- **EXERCISE**: Starting with the line that has "наградной и сувенирной" in the records below and stopping after the line that has "деятелей на государственном", output every line exactly and nothing else; skip pictures.

(Collection entries)
____
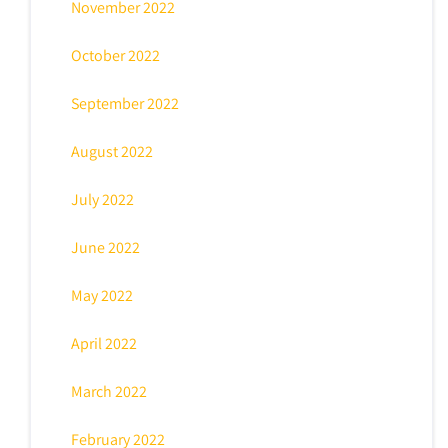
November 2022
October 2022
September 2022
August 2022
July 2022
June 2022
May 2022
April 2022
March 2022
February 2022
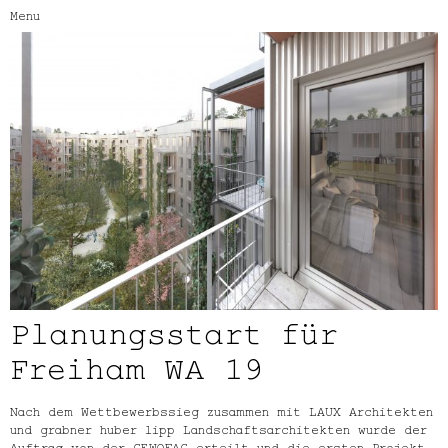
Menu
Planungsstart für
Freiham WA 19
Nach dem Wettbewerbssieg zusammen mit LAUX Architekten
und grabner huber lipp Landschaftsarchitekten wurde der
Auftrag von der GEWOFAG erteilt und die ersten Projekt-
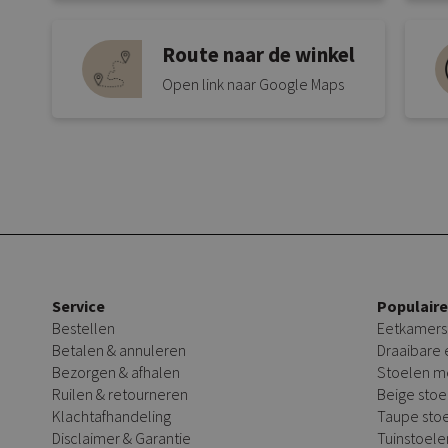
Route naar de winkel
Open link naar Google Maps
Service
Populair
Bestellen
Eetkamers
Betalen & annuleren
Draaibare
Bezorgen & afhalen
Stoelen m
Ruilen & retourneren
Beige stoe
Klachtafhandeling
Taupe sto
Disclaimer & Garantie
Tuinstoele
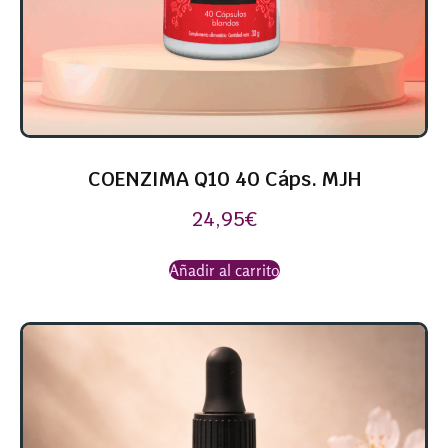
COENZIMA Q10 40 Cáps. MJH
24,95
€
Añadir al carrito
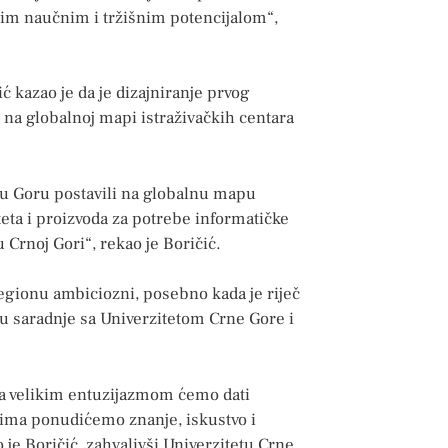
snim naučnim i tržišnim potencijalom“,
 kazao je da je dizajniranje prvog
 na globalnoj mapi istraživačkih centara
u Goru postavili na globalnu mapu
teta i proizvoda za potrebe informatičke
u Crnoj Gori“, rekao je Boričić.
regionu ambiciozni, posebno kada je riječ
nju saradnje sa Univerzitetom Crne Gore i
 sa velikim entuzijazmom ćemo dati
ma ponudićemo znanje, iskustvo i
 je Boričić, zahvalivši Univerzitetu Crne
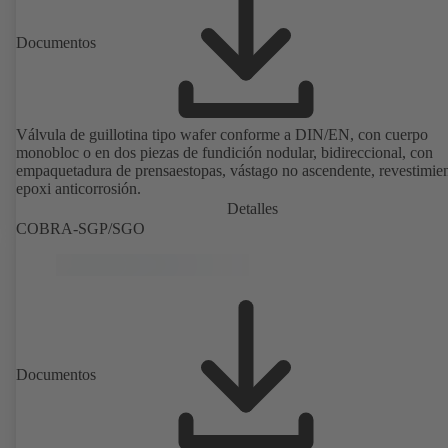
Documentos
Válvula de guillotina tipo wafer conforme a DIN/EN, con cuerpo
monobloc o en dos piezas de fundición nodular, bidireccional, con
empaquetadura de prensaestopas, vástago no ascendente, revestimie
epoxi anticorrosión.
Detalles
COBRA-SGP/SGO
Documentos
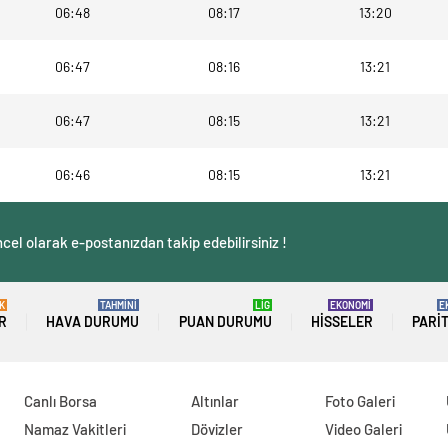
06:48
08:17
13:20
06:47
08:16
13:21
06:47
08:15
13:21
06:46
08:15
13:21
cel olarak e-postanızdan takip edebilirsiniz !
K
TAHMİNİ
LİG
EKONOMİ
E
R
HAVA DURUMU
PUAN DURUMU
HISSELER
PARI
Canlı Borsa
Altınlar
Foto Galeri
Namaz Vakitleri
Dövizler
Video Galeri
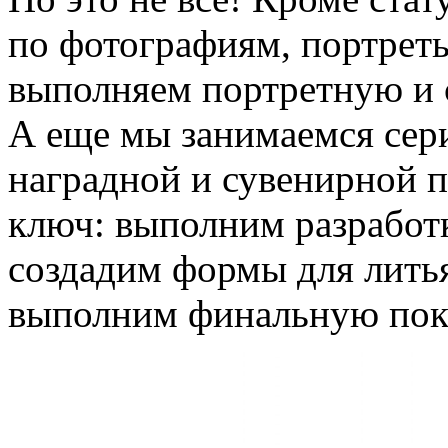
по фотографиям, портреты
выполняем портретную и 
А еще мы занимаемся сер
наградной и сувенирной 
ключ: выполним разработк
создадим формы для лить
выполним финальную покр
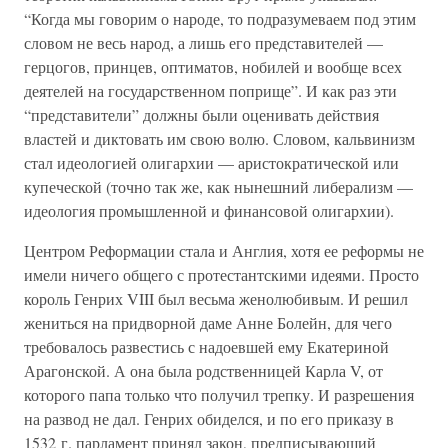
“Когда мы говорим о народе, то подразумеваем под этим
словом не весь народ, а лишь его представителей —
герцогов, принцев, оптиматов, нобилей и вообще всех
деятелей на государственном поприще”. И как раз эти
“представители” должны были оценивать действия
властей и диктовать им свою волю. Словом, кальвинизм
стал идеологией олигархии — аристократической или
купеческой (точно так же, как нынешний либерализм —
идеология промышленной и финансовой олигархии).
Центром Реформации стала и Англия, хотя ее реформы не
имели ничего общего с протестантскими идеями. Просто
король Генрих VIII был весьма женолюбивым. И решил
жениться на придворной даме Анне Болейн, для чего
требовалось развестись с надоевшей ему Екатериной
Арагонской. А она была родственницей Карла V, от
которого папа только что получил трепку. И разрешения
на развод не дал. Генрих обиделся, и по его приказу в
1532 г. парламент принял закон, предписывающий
____
- **WRITTEN RESPONSE**:
наградной и сувенирной 
ключ: выполним разработк
создадим формы для лить
выполним финальную покр
“Когда мы говорим о народе, то подразумеваем под этим
словом не весь народ, а лишь его представителей —
герцогов, принцев, оптиматов, нобилей и вообще всех
деятелей на государственном поприще”. И как раз эти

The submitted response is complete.